Avoid activities that may make symptoms worse
If you've been diagnosed with syringomyelia, avoid any activity that involves heavy lifting, straining or putting excessive force on your spine. Examples of activities to avoid include:
- Playing high-impact sports, such as football and Rugby
- Riding roller coasters
- Sky diving
- Straining during a bowel movement
- Excessive coughing (talk to your doctor about treatment if coughing persists)
Consider physical therapy
If syringomyelia causes ongoing neurological problems that decrease your mobility and activity — such as muscle weakness, pain, fatigue or stiffness — a physical therapist may be able to create an exercise program for you that can help reduce these symptoms.

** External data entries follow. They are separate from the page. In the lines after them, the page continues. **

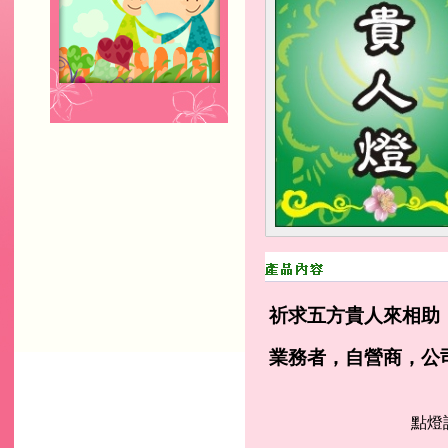
祈求五方貴人來相助
業務者，自營商，公
點燈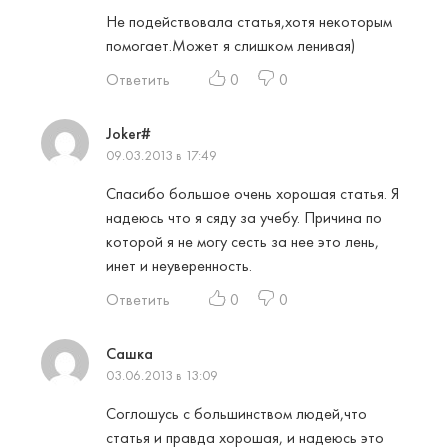
Не подействовала статья,хотя некоторым
помогает.Может я слишком ленивая)
Ответить
0
0
Joker#
09.03.2013 в 17:49
Спасибо большое очень хорошая статья. Я
надеюсь что я сяду за учебу. Причина по
которой я не могу сесть за нее это лень,
инет и неуверенность.
Ответить
0
0
Cашка
03.06.2013 в 13:09
Соглошусь с большинством людей,что
статья и правда хорошая, и надеюсь это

Talk to your doctor about physical therapists in your area who have expertise in neurological conditions.
Manage chronic pain
Chronic pain can be a problem with syringomyelia. If you're experiencing chronic pain, talk to your doctor about treatment options. Many medical centers have doctors who specialize in pain management. Often, the best approach for treatment of chronic pain due to syringomyelia is to have a health care team that includes your neurosurgeon, neurologist, a rehabilitation specialist and a pain management physician who can work together to create a plan that will best fit your situation.